All the analyses were based on intention-to-treat principles. All baseline categorical variables are presented as numbers and percentages, and all numerical variables are presented as the means and standard deviations (Table 2). As the first step of the pre specified statistical analysis plan (SAP), all the outcome variables were compared between two groups using conventional statistics with their effect sizes. Those results are presented in the (Additional File 1 Table S2 to Table S4).
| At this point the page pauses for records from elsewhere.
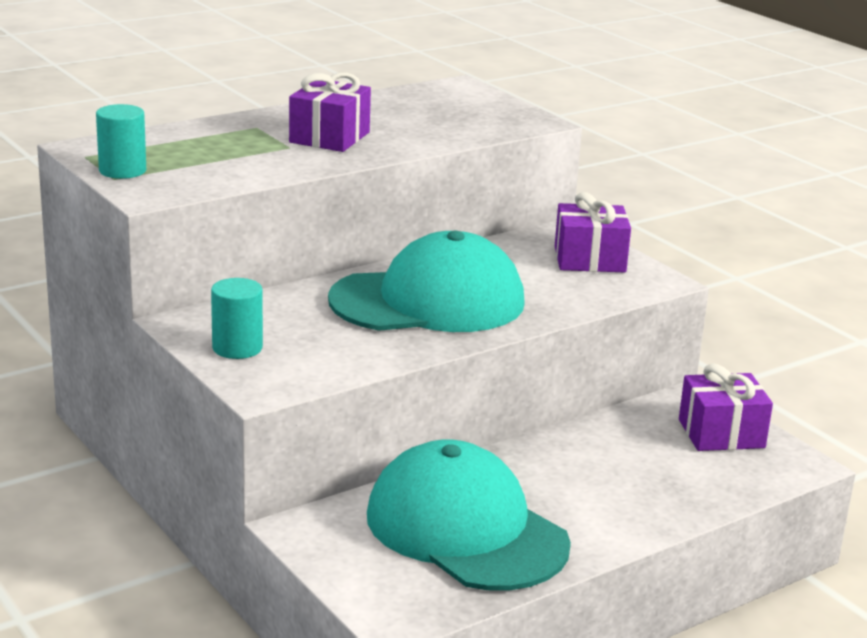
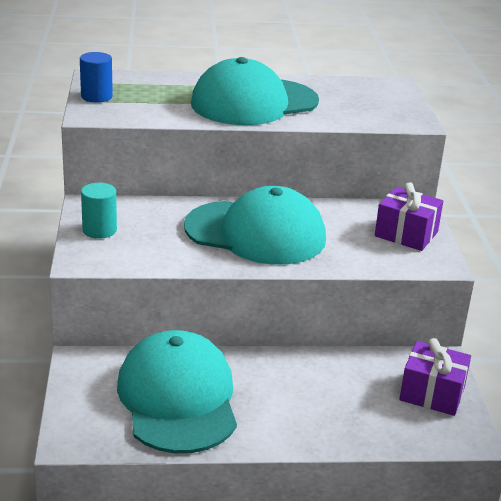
camera: 30 degrees right, 5 degrees up
(122, 171) = (96, 96): turquoise cylinder -> blue cylinder
(329, 137) = (254, 102): purple gift -> turquoise cap

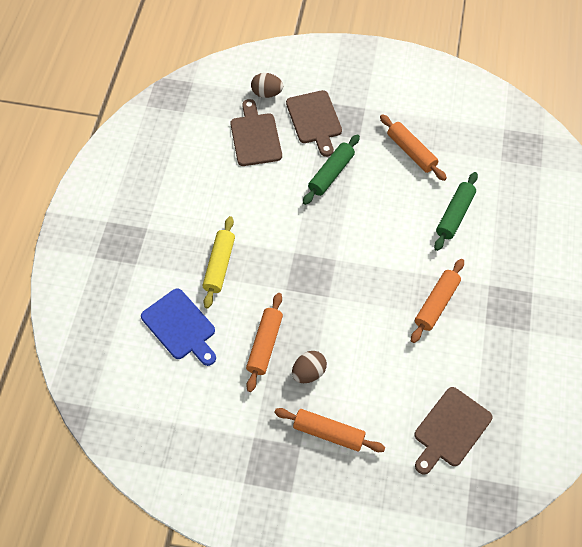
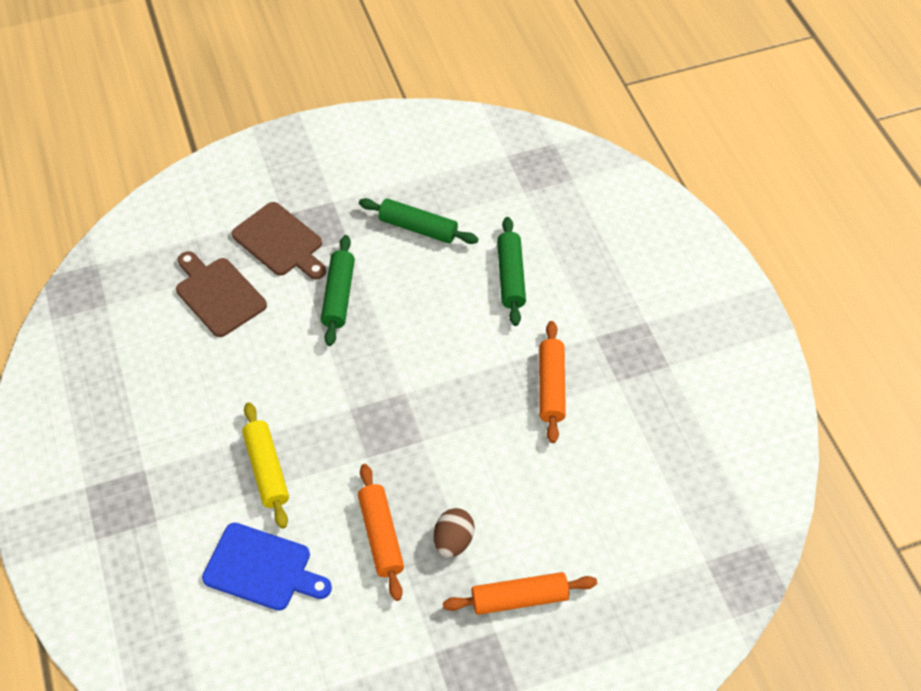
camera: 30 degrees left, 5 degrees down
(267, 93) = (201, 236): brown egg -> none
(411, 152) = (418, 228): orange rolling pin -> green rolling pin
(450, 430) = (652, 520): brown cutting board -> none

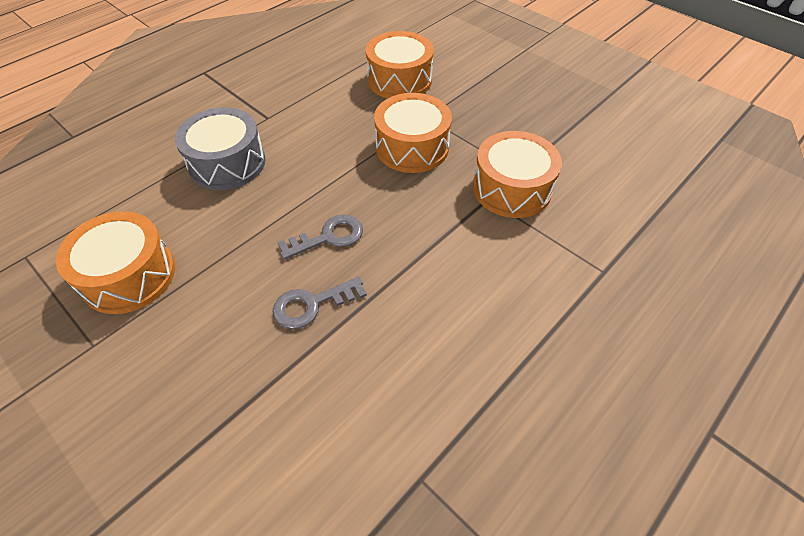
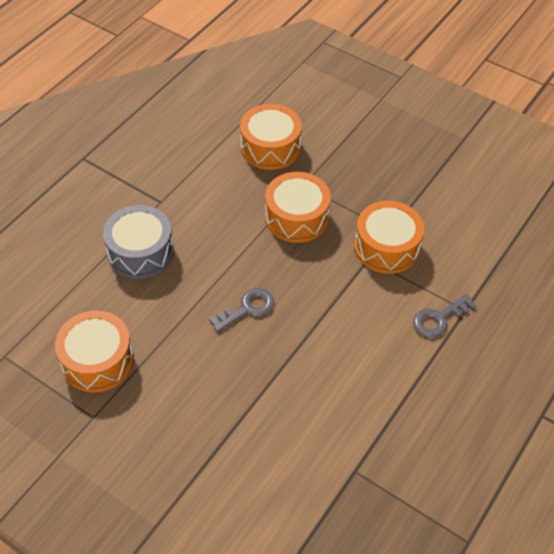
camera: 10 degrees left, 0 degrees up
(311, 305) = (249, 365): grey key -> grey key (439, 319)

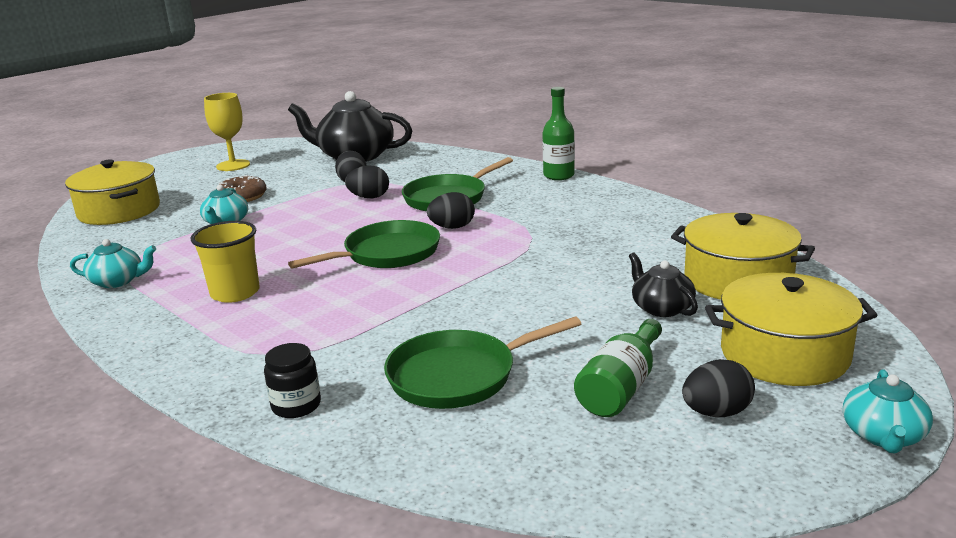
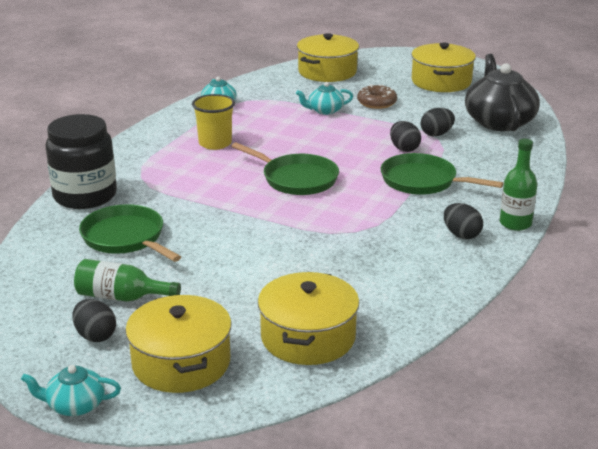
camera: 70 degrees right, 5 degrees up
(233, 165) = (441, 81): yellow goblet -> yellow pot
(296, 405) = (85, 196): black jar -> black jar, size x2.19
(452, 227) = (359, 194): black egg -> black egg (461, 235)
(661, 308) = (243, 303): black teapot -> none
The outcome variables were analysed to determine the effectiveness of the intervention using marginal linear regression with coefficients estimated by the generalized estimating equation (GEE). This approach allowed us to control for the effect of clustering and adjust for imbalanced covariates and probable confounders identified at the beginning of the study. Specifically, we considered several covariates and confounding variables, including sex, age, ethnicity, religion, permanent and current residence, school functional type, attendance at tuition classes, engagement in extracurricular activities, having siblings, anxiety sensitivity, behavioral inhibition, mother’s level of education, mother’s and father’s occupation, and perceived parenting style of the mother. By adjusting for these covariates, we aimed to isolate the effect of the intervention from other factors that might affect anxiety, depression, and self-esteem levels among the participants, thereby minimizing bias and improving the internal validity of our findings. The marginal models allow the effect of the explanatory variables on the outcome, and the correlation between observations is modelled separately. Each outcome variable was analysed after the intervention and at the follow-up; in other words, separate marginal models were used for each outcome variable after the intervention and at the follow-up. Only the relevant anxiety levels from the outcome tables are shown here (Tables 3 and 4), and the anxiety levels for depression status and self-esteem are shown in the supplementary material. In each marginal model, the scores of the outcome variable were used as the dependent variable, the arm of the study (intervention or control), the baseline value of the outcome variable and the baseline covariates that needed to be adjusted were used as predictors. Clusters were used as subjects to control for the nested/cluster effect. SPSS 22 was used for the data analysis.